ADA chief scientific and medical officer Robert Ratner argued during the discussion of the results that the analysis failed to control for the very critical factor of insulin adherence.
"I am personally convinced, on the basis of zero data, and I have to emphasize that this is my speculation, that these people who are having sudden death are probably not taking their medication on a regular basis," Dr. Ratner said in an interview. "The protocol drives them to higher doses, so whenever they do take their medication, they have a higher risk of problems."
Session comoderator Marjorie Cypress, Ph.D., ADA health care and education president-elect and an adult nurse practitioner with Albuquerque Health Partners, agreed with Dr. Ratner’s concern.
"I’m a clinician, and if you start seeing [HbA1c numbers] going higher and higher, you do need to question adherence," she said. "I always question adherence with insulin."

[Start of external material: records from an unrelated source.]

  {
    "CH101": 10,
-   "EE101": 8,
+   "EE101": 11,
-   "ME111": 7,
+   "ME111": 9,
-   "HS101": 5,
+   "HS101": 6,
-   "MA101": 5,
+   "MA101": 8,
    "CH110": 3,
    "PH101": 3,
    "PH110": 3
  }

As for whether mining the ACCORD data will ever reveal the cause of the excess deaths, Dr. Cypress said, "You keep doing post hoc analysis, and I guess at some point, there may be some tie-in."
Not so says Dr. Ratner.
"We’re never going to know," he said. "We can’t know because you can’t correlate hypoglycemia unless you have CGM [continuous glucose monitoring] for the entire length of study and you trust that it’s accurate."

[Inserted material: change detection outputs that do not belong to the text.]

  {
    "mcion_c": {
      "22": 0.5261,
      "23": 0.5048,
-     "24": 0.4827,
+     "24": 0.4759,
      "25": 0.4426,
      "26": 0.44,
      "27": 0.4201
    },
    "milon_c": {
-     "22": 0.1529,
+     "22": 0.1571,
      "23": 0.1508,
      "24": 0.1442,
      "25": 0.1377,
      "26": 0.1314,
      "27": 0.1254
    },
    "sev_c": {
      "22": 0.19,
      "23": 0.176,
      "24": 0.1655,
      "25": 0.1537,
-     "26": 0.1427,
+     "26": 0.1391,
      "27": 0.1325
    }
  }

In a later interview, Dr. Siraj said that the ACCORD study group will look into the adherence data and see whether it affects the association between insulin dose and CV mortality. And, the ACCORD leadership will decide the appropriateness of public release of the entire data set and its timing.
ACCORD was supported by grants from the National Heart, Lung, and Blood Institute. Dr. Siraj reported honoraria for speaking and/or consulting for Boehringer Ingelheim, Sanofi, and Merck and for serving as an advisory board member for Corcept.